| WHAT YOU NEED TO DO |
The answer is to contain only the line containing "or (d2, x0, x1);" and the lines after it through the last one, each reproduced exactly as it appears below.

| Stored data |
******************************

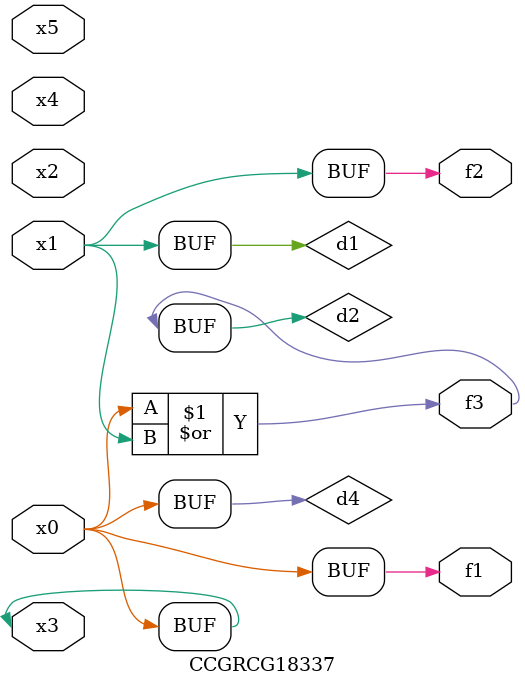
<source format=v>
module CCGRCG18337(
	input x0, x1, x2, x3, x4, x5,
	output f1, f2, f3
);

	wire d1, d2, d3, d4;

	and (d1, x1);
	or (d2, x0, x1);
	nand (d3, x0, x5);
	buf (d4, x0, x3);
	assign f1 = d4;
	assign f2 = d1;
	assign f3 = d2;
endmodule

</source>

******************************

| ANSWER TO THE EXERCISE |
	or (d2, x0, x1);
	nand (d3, x0, x5);
	buf (d4, x0, x3);
	assign f1 = d4;
	assign f2 = d1;
	assign f3 = d2;
endmodule

</source>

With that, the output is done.